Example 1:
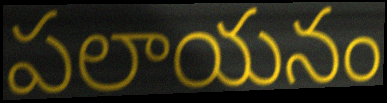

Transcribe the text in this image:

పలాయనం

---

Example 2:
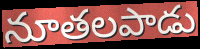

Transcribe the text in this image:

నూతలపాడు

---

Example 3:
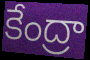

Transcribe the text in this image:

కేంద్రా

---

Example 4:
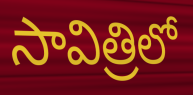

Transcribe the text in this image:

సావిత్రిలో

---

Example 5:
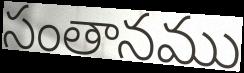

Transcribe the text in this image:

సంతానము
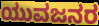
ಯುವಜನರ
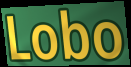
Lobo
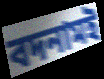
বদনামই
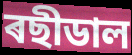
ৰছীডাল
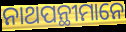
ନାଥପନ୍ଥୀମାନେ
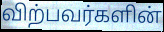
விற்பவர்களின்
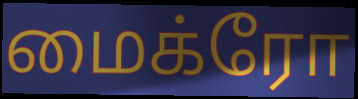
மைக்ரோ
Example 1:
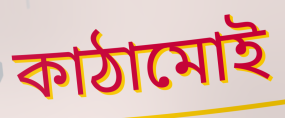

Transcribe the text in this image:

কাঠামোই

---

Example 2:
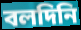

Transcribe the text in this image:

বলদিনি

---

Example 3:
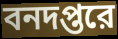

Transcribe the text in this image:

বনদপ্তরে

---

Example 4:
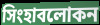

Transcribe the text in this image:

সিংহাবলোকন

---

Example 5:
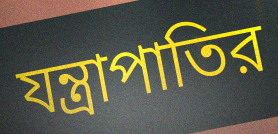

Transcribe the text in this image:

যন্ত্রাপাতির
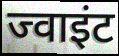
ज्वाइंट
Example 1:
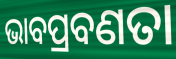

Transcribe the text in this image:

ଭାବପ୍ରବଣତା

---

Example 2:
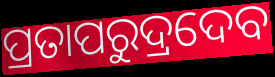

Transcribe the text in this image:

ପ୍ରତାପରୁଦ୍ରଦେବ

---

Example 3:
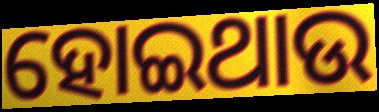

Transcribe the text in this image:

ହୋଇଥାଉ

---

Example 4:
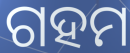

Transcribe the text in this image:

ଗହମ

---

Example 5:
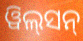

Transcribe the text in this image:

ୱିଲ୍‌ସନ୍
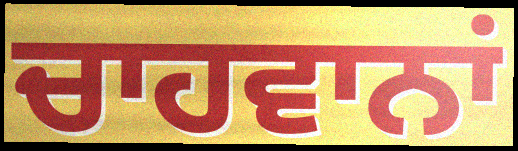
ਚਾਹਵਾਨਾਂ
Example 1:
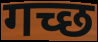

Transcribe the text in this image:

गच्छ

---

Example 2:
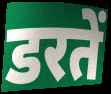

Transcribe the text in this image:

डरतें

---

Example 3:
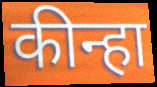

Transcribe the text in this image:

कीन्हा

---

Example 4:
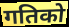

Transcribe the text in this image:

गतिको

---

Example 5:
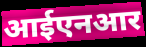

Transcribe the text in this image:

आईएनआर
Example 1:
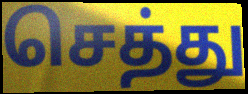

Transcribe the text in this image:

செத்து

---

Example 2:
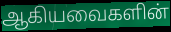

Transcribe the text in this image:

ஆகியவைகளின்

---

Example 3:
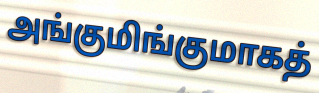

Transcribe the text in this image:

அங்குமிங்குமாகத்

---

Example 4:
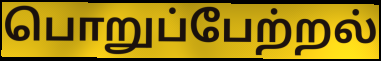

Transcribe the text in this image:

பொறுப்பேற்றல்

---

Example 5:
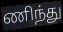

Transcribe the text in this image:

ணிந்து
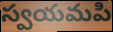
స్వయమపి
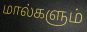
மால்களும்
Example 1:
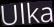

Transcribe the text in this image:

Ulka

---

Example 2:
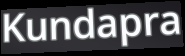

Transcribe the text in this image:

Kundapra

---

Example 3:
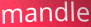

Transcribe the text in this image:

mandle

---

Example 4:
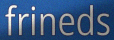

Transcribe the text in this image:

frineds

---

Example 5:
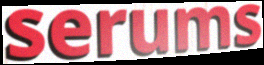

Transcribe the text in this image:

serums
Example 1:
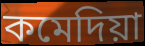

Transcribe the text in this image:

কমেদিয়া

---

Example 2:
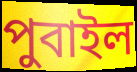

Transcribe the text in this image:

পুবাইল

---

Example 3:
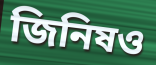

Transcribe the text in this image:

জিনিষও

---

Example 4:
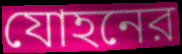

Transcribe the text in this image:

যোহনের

::::

WHAT IS NEEDED:
The whole of the data needs to be copied word for word, though not its pictures.

FINISHED EXERCISE:
Example 1:

Transcribe the text in this image:

పలాయనం

---

Example 2:

Transcribe the text in this image:

నూతలపాడు

---

Example 3:

Transcribe the text in this image:

కేంద్రా

---

Example 4:

Transcribe the text in this image:

సావిత్రిలో

---

Example 5:

Transcribe the text in this image:

సంతానము
ಯುವಜನರ
Lobo
বদনামই
ৰছীডাল
ନାଥପନ୍ଥୀମାନେ
விற்பவர்களின்
மைக்ரோ
Example 1:

Transcribe the text in this image:

কাঠামোই

---

Example 2:

Transcribe the text in this image:

বলদিনি

---

Example 3:

Transcribe the text in this image:

বনদপ্তরে

---

Example 4:

Transcribe the text in this image:

সিংহাবলোকন

---

Example 5:

Transcribe the text in this image:

যন্ত্রাপাতির
ज्वाइंट
Example 1:

Transcribe the text in this image:

ଭାବପ୍ରବଣତା

---

Example 2:

Transcribe the text in this image:

ପ୍ରତାପରୁଦ୍ରଦେବ

---

Example 3:

Transcribe the text in this image:

ହୋଇଥାଉ

---

Example 4:

Transcribe the text in this image:

ଗହମ

---

Example 5:

Transcribe the text in this image:

ୱିଲ୍‌ସନ୍
ਚਾਹਵਾਨਾਂ
Example 1:

Transcribe the text in this image:

गच्छ

---

Example 2:

Transcribe the text in this image:

डरतें

---

Example 3:

Transcribe the text in this image:

कीन्हा

---

Example 4:

Transcribe the text in this image:

गतिको

---

Example 5:

Transcribe the text in this image:

आईएनआर
Example 1:

Transcribe the text in this image:

செத்து

---

Example 2:

Transcribe the text in this image:

ஆகியவைகளின்

---

Example 3:

Transcribe the text in this image:

அங்குமிங்குமாகத்

---

Example 4:

Transcribe the text in this image:

பொறுப்பேற்றல்

---

Example 5:

Transcribe the text in this image:

ணிந்து
స్వయమపి
மால்களும்
Example 1:

Transcribe the text in this image:

Ulka

---

Example 2:

Transcribe the text in this image:

Kundapra

---

Example 3:

Transcribe the text in this image:

mandle

---

Example 4:

Transcribe the text in this image:

frineds

---

Example 5:

Transcribe the text in this image:

serums
Example 1:

Transcribe the text in this image:

কমেদিয়া

---

Example 2:

Transcribe the text in this image:

পুবাইল

---

Example 3:

Transcribe the text in this image:

জিনিষও

---

Example 4:

Transcribe the text in this image:

যোহনের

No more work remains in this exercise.